Why the U.S. shouldn’t negotiate with Iran
The accusations against Iran seem to be a permanent feature of modern life. Even after every intelligence agency in the U.S. concluded that there was no evidence that Iran was pursuing a nuclear bomb almost every politician and hack scribblerian from Obama on down has been repeating that Iran is pursuing a nuclear bomb.
How can there be a negotiation over something that likely doesn’t exist in the first place? That Iran, even if it were equipped with several nuclear bombs, would be a threat is to enter into the world of pure fantasy. Unless the Iranians are completely suicidal they would never, ever consider using a nuclear weapon against a neighbor -- much less the U.S. -- considering what the consequences would be and they know it.

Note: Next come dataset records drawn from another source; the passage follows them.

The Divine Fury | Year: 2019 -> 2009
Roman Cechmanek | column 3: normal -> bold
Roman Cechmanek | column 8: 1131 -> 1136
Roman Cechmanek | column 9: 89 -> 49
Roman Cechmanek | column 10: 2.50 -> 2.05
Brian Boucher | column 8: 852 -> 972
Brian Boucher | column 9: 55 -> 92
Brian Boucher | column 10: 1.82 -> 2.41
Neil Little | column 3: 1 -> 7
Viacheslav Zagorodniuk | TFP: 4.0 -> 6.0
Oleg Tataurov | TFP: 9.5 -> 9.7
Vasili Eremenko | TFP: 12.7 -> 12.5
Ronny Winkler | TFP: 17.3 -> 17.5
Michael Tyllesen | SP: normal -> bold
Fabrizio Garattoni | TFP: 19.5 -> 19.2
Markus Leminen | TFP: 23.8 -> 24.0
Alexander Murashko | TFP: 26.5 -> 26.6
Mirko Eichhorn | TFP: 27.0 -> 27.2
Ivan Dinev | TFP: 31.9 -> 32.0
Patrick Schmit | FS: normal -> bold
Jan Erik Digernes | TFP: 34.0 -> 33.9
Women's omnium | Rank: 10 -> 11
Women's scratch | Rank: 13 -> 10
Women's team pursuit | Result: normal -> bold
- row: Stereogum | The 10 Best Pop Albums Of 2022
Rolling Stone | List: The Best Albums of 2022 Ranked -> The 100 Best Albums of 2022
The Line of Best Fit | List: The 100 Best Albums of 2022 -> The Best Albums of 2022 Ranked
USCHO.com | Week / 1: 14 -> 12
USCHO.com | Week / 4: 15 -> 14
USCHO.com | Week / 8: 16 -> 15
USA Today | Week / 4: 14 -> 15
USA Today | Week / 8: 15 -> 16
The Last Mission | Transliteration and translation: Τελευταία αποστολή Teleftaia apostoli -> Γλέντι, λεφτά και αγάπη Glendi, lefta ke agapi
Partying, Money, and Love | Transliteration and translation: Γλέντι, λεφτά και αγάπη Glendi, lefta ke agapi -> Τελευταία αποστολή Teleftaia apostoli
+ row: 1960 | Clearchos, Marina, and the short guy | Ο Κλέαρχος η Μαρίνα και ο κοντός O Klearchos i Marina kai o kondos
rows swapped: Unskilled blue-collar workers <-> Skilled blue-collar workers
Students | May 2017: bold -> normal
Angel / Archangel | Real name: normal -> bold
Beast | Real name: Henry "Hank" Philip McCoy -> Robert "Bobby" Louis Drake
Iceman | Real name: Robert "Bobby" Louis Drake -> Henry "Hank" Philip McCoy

And that is why I don’t believe we should negotiate with Iran because there is simply nothing to negotiate over. I keep hearing about “The crisis in Iran” but what crisis would that be? Is Iran threatening to install over 750 military bases around the globe? Is Iran in the process of invading and occupying other nations? Is Iran the largest weapons distributor in the world? Is Iran trying to remove Obama from office? That there is no crisis in Iran other than the election results, which are of no concern to the U.S. or anyone else other than the Iranians, seems to escape the siren call of the crisis mongers.
This is why listening to political speeches makes me crazy. There is no firmament upon which to stand. Everything, the landscape, the sky, the sundering seas, all shift and merge into a kaleidoscope of ever shifting patterns, forever floating through a fog of non-statements and meaningless drivel coating the listener’s brain with gooey ichors reducing our thinking and deductive abilities to a singularity where no light of reason ever escapes its ravening maw.
1 Comments:
Alice in Wonderland is a good guidebook through the thicket of American Politics in the present era.
I had a prof in law school that taught me contracts, she suggested reading Alice in Wonderland to understand contract law.